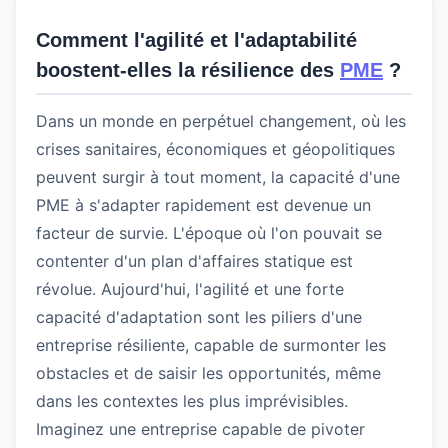
Comment l'agilité et l'adaptabilité
boostent-elles la résilience des
PME
?
Dans un monde en perpétuel changement, où les
crises sanitaires, économiques et géopolitiques
peuvent surgir à tout moment, la capacité d'une
PME à s'adapter rapidement est devenue un
facteur de survie. L'époque où l'on pouvait se
contenter d'un plan d'affaires statique est
révolue. Aujourd'hui, l'agilité et une forte
capacité d'adaptation sont les piliers d'une
entreprise résiliente, capable de surmonter les
obstacles et de saisir les opportunités, même
dans les contextes les plus imprévisibles.
Imaginez une entreprise capable de pivoter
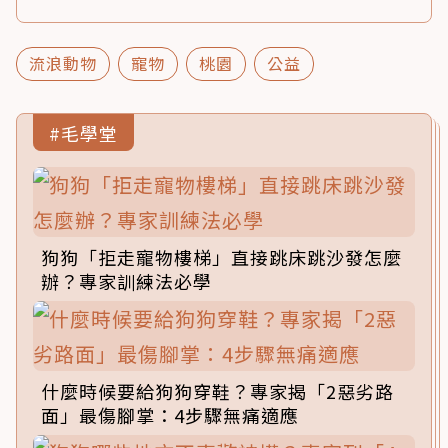
流浪動物
寵物
桃園
公益
#毛學堂
狗狗「拒走寵物樓梯」直接跳床跳沙發怎麼
辦？專家訓練法必學
什麼時候要給狗狗穿鞋？專家揭「2惡劣路
面」最傷腳掌：4步驟無痛適應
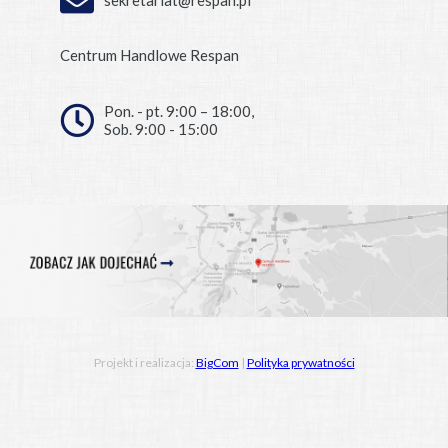
Centrum Handlowe Respan
Pon. - pt. 9:00 – 18:00,
Sob. 9:00 - 15:00
Projekt i realizacja:
BigCom
|
Polityka prywatności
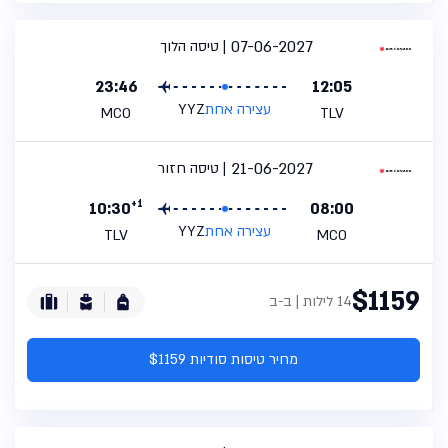
07-06-2027
טיסה הלוך
23:46
12:05
עצירה אחת
YYZ
MCO
TLV
21-06-2027
טיסה חזור
+1
10:30
08:00
עצירה אחת
YYZ
TLV
MCO
$1159
14 לילות | ב-ב
מחיר טיסות סודיות $1159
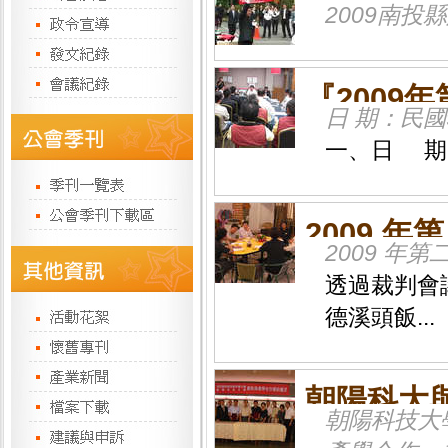
2009南
『2009
日 期：民國
隊會議
一、日 期：
2009 
2009 
議
透過裁判會議
德溪頭飯...
朝陽科大
朝陽科技大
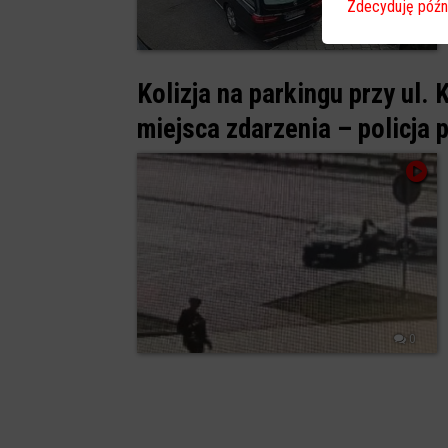
Zdecyduję późn
0
Kolizja na parkingu przy ul.
miejsca zdarzenia – policja 
0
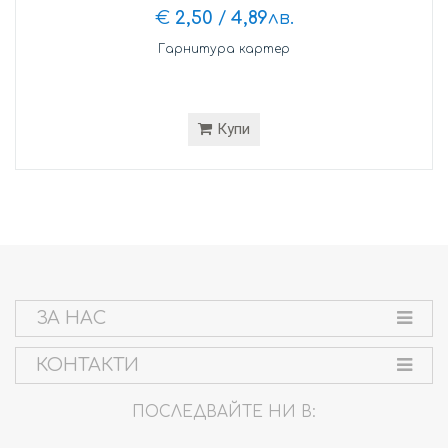
€
2,50
/
4,89
лв.
Гарнитура картер
Купи
ЗА НАС
КОНТАКТИ
ПОСЛЕДВАЙТЕ НИ В:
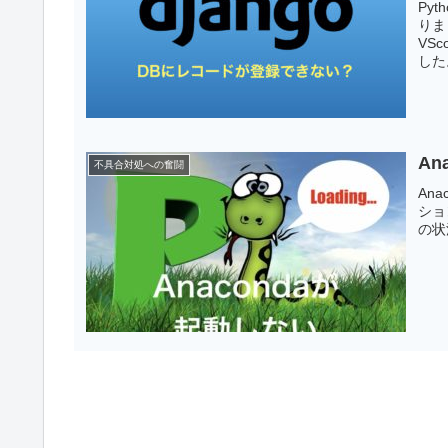
Py
りま
VS
した
An
不具合対処への奮闘
An
ショ
の状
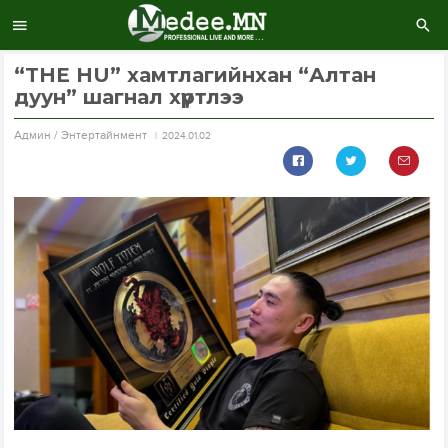
“THE HU” хамтлагийнхан “Алтан
дуун” шагнал хүртлээ
Aдмин / Энтертайнмент
2024.01.02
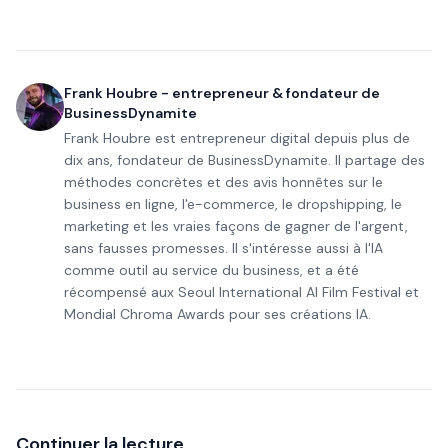
Frank Houbre - entrepreneur & fondateur de
BusinessDynamite
Frank Houbre est entrepreneur digital depuis plus de
dix ans, fondateur de BusinessDynamite. Il partage des
méthodes concrètes et des avis honnêtes sur le
business en ligne, l'e-commerce, le dropshipping, le
marketing et les vraies façons de gagner de l'argent,
sans fausses promesses. Il s'intéresse aussi à l'IA
comme outil au service du business, et a été
récompensé aux Seoul International AI Film Festival et
Mondial Chroma Awards pour ses créations IA.
Continuer la lecture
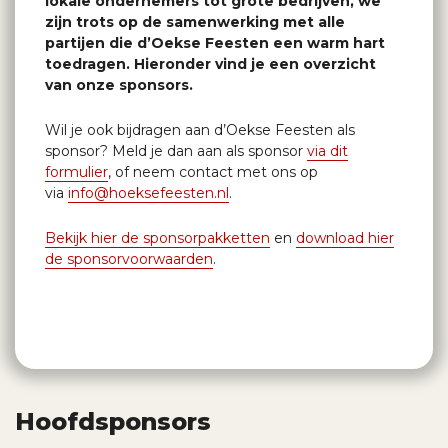
lokale ondernemers tot grote bedrijven, we
zijn trots op de samenwerking met alle
partijen die d’Oekse Feesten een warm hart
toedragen. Hieronder vind je een overzicht
van onze sponsors.
Wil je ook bijdragen aan d’Oekse Feesten als
sponsor? Meld je dan aan als sponsor
via dit
formulier
, of neem contact met ons op
via
info@hoeksefeesten.nl
.
Bekijk hier de sponsorpakketten
en
download hier
de sponsorvoorwaarden
.
Hoofdsponsors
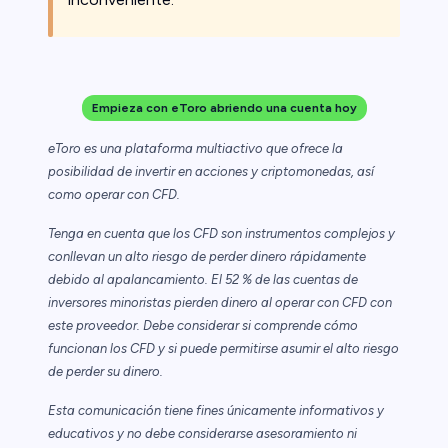
Empieza con eToro abriendo una cuenta hoy
eToro es una plataforma multiactivo que ofrece la
posibilidad de invertir en acciones y criptomonedas, así
como operar con CFD.
Tenga en cuenta que los CFD son instrumentos complejos y
conllevan un alto riesgo de perder dinero rápidamente
debido al apalancamiento. El 52 % de las cuentas de
inversores minoristas pierden dinero al operar con CFD con
este proveedor. Debe considerar si comprende cómo
funcionan los CFD y si puede permitirse asumir el alto riesgo
de perder su dinero.
Esta comunicación tiene fines únicamente informativos y
educativos y no debe considerarse asesoramiento ni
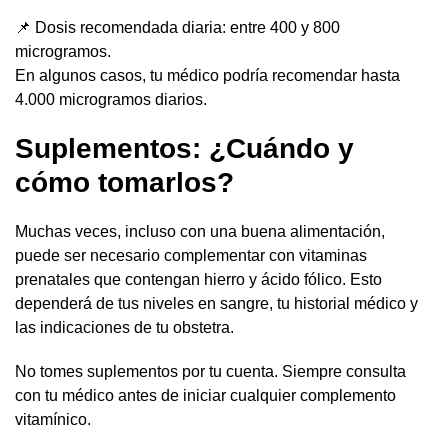
📌 Dosis recomendada diaria: entre 400 y 800
microgramos.
En algunos casos, tu médico podría recomendar hasta
4.000 microgramos diarios.
Suplementos: ¿Cuándo y
cómo tomarlos?
Muchas veces, incluso con una buena alimentación,
puede ser necesario complementar con vitaminas
prenatales que contengan hierro y ácido fólico. Esto
dependerá de tus niveles en sangre, tu historial médico y
las indicaciones de tu obstetra.
No tomes suplementos por tu cuenta. Siempre consulta
con tu médico antes de iniciar cualquier complemento
vitamínico.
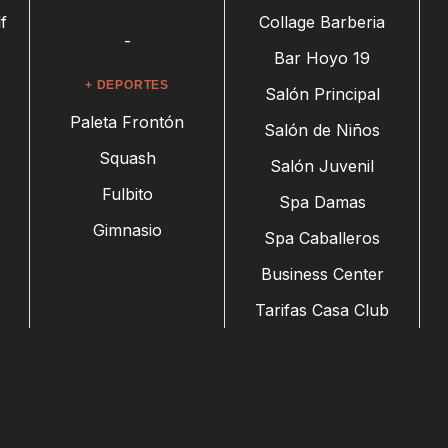
f
Collage Barberia
-
Bar Hoyo 19
+ DEPORTES
Salón Principal
Paleta Frontón
Salón de Niños
Squash
Salón Juvenil
Fulbito
Spa Damas
Gimnasio
Spa Caballeros
Business Center
Tarifas Casa Club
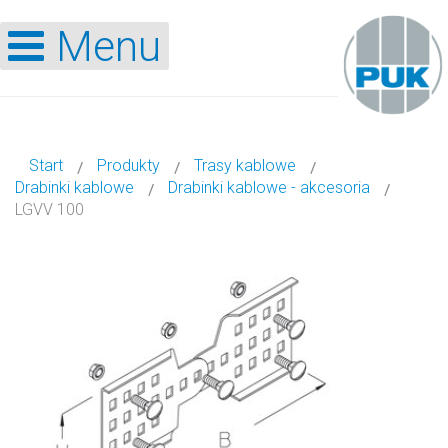
Menu
Start
Produkty
Trasy kablowe
Drabinki kablowe
Drabinki kablowe - akcesoria
LGVV 100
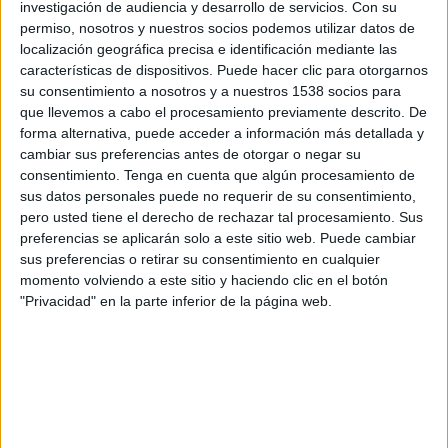
investigación de audiencia y desarrollo de servicios.
Con su
Son algunas de las conclusiones de la quinta
permiso, nosotros y nuestros socios podemos utilizar datos de
localización geográfica precisa e identificación mediante las
edición del Barómetro Digital elaborado por ISDI
características de dispositivos. Puede hacer clic para otorgarnos
y la aea (Asociación Española de Anunciantes)
su consentimiento a nosotros y a nuestros 1538 socios para
sobre los retos que plantea la digitalización a los
que llevemos a cabo el procesamiento previamente descrito. De
departamentos de marketing de las empresas.
forma alternativa, puede acceder a información más detallada y
Según el informe la presencia en redes sociales es
cambiar sus preferencias antes de otorgar o negar su
masiva (94,9%), con Facebook, Youtube y Twitter
consentimiento.
Tenga en cuenta que algún procesamiento de
a la cabeza y un fuerte crecimiento de LinkedIn e
sus datos personales puede no requerir de su consentimiento,
Instagram, así como la irrupción de Snapchat.
pero usted tiene el derecho de rechazar tal procesamiento. Sus
preferencias se aplicarán solo a este sitio web. Puede cambiar
Entre los puntos de mejora para 2017 destacan el
sus preferencias o retirar su consentimiento en cualquier
envejecimiento de las páginas. Un 63% de las webs
momento volviendo a este sitio y haciendo clic en el botón
tienen diez o más años y solo un 4,4% de las
"Privacidad" en la parte inferior de la página web.
compañías la ha renovado en los últimos dos
años. Sólo el 8,5% de las empresas dispone de
una web mobile y la usabilidad general en este
entorno es muy mejorable. Asimismo el 54,2% de
las webs solo está en un idioma.
Igualmente es preocupante que una cuarta parte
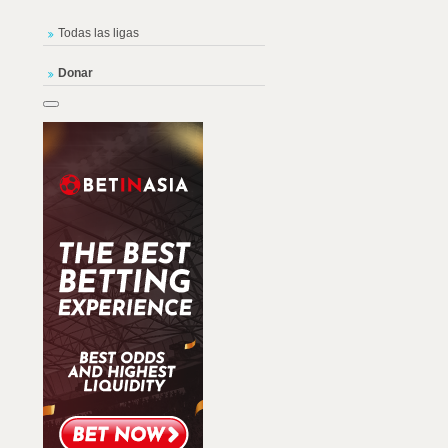
Todas las ligas
Donar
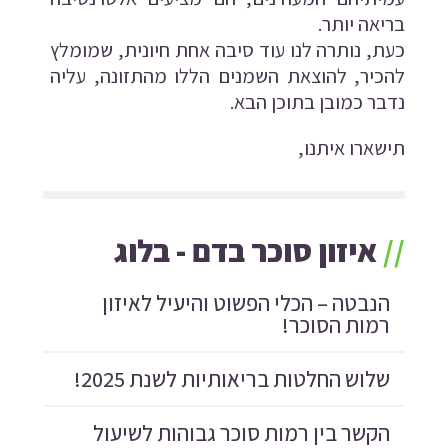
בריאה יותר.
כעת, נותרה לנו עוד סיבה אחת חיונית, שמומלץ
להכיר, להוצאת השמנים הללו מהתזונה, עליה
נדבר כמובן בתוכן הבא.
תישארו איתנו,
//
איזון סוכר בדם - בלוג
הנבטה – הכלי הפשוט והיעיל לאיזון
רמות הסוכר!
שלוש החלטות בריאותיות לשנת 2025!
הקשר בין רמות סוכר גבוהות לשיעול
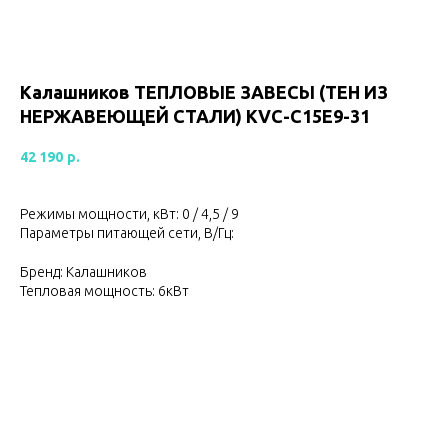
Калашников ТЕПЛОВЫЕ ЗАВЕСЫ (ТЕН ИЗ
НЕРЖАВЕЮЩЕЙ СТАЛИ) KVС-C15E9-31
42 190
р.
Режимы мощности, кВт: 0 / 4,5 / 9
Параметры питающей сети, В/Гц:
Бренд: Калашников
Тепловая мощность: 6кВт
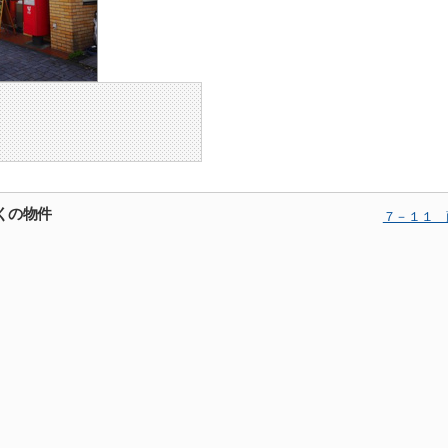
くの物件
７－１１ 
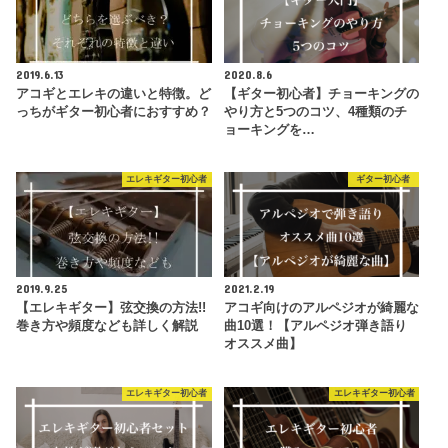
2019.6.13
2020.8.6
アコギとエレキの違いと特徴。ど
【ギター初心者】チョーキングの
っちがギター初心者におすすめ？
やり方と5つのコツ、4種類のチ
ョーキングを…
エレキギター初心者
ギター初心者
2019.9.25
2021.2.19
【エレキギター】弦交換の方法!!
アコギ向けのアルペジオが綺麗な
巻き方や頻度なども詳しく解説
曲10選！【アルペジオ弾き語り
オススメ曲】
エレキギター初心者
エレキギター初心者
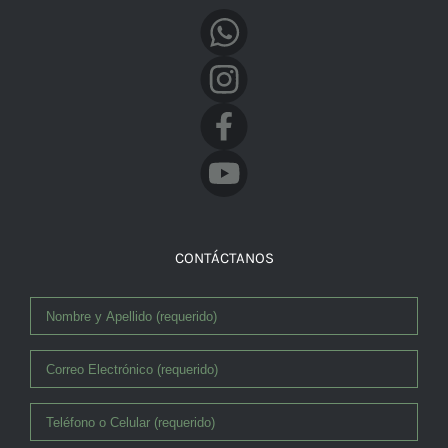
Facebook
CONTÁCTANOS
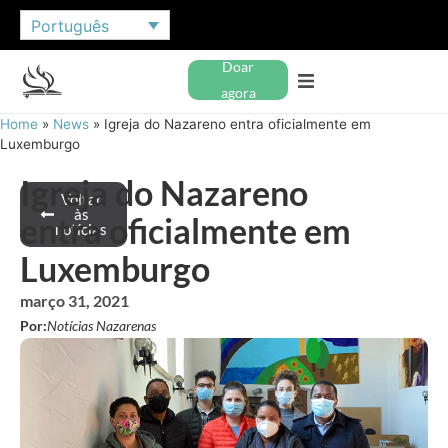
Português
Doar
agora
Home
»
News
»
Igreja do Nazareno entra oficialmente em
Luxemburgo
Igreja do Nazareno
Voltar
às
entra oficialmente em
notícias
Luxemburgo
março 31, 2021
Por:
Notícias Nazarenas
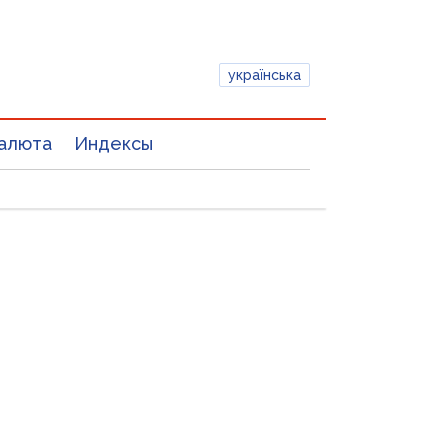
українська
алюта
Индексы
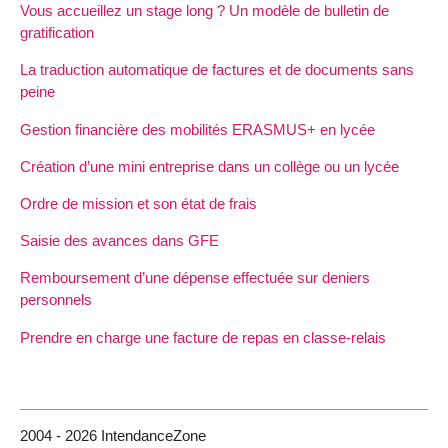
Vous accueillez un stage long ? Un modèle de bulletin de
gratification
La traduction automatique de factures et de documents sans
peine
Gestion financière des mobilités ERASMUS+ en lycée
Création d’une mini entreprise dans un collège ou un lycée
Ordre de mission et son état de frais
Saisie des avances dans GFE
Remboursement d’une dépense effectuée sur deniers
personnels
Prendre en charge une facture de repas en classe-relais
2004 - 2026 IntendanceZone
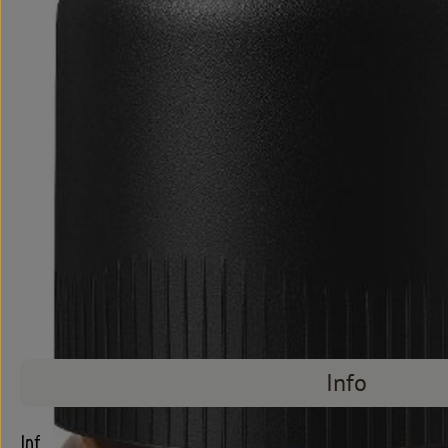
Info
Info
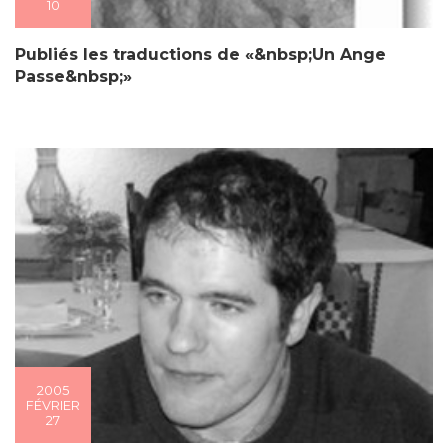
10
Publiés les traductions de «&nbsp;Un Ange
Passe&nbsp;»
2005
FÉVRIER
27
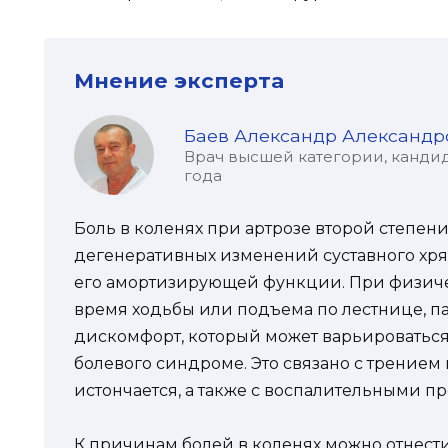
Мнение эксперта
Баев Александр Александр
Врач высшей категории, кандид
года
Боль в коленях при артрозе второй степени
дегенеративных изменений суставного хря
его амортизирующей функции. При физичес
время ходьбы или подъема по лестнице, п
дискомфорт, который может варьироваться
болевого синдроме. Это связано с трением 
истончается, а также с воспалительными п
К причинам болей в коленях можно отнести 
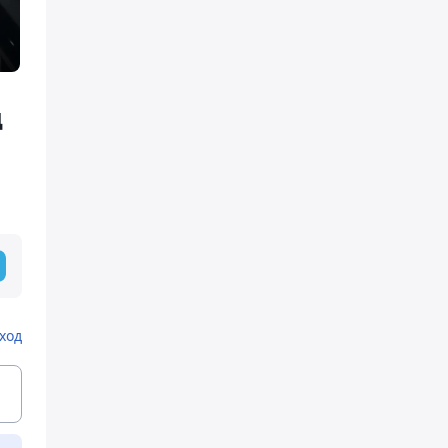
Д
ход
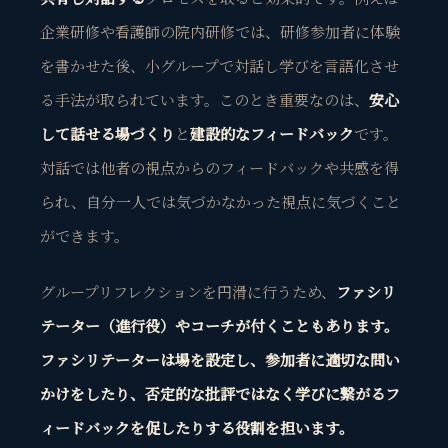
企業研修や看護師の院内研修では、研修参加者に体験
を書かせた後、小グループで対話し学びを言語化させ
る手法が取られています。このとき重要なのは、
安心
して話せる場づくり
と
建設的なフィードバック
です。
対話では他者の視点からのフィードバックや共感を得
られ、自分一人では気づかなかった視点に気づくこと
ができます。
グループリフレクションを円滑に行うため、
ファシリ
テーター（進行役）やコーチが付くこともあります。
ファシリテーターは場を設定し、参加者に適切な問い
かけをしたり、否定的な批評ではなく学びに繋がるフ
ィードバックを促したりする役割を担います。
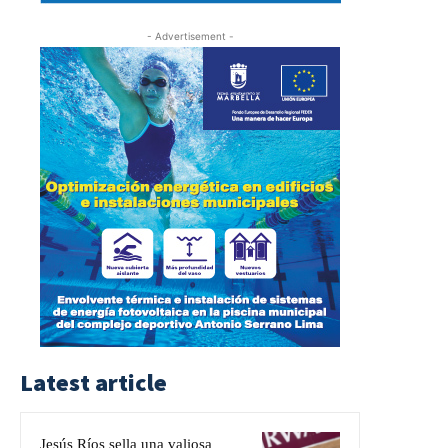
- Advertisement -
Latest article
Jesús Ríos sella una valiosa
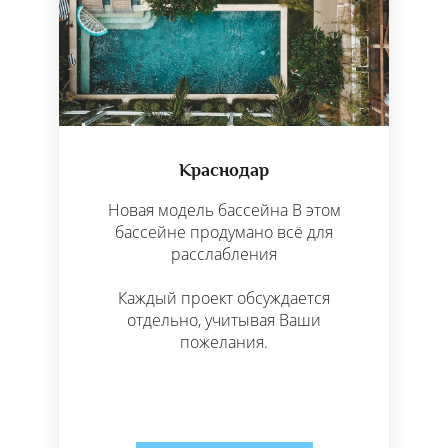
Краснодар
Новая модель бассейна В этом
бассейне продумано всё для
расслабления
Каждый проект обсуждается
отдельно, учитывая Ваши
пожелания.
--------
■ **What the task asks**: For this exercise, set down the lines in the entries above from the one with "Suplementos: ¿Cuándo y" through the one with "Salón Juvenil" exactly as written, without any pictures.

■ **Finished exercise**:
Suplementos: ¿Cuándo y
cómo tomarlos?
Muchas veces, incluso con una buena alimentación,
puede ser necesario complementar con vitaminas
prenatales que contengan hierro y ácido fólico. Esto
dependerá de tus niveles en sangre, tu historial médico y
las indicaciones de tu obstetra.
No tomes suplementos por tu cuenta. Siempre consulta
con tu médico antes de iniciar cualquier complemento
vitamínico.
f
Collage Barberia
-
Bar Hoyo 19
+ DEPORTES
Salón Principal
Paleta Frontón
Salón de Niños
Squash
Salón Juvenil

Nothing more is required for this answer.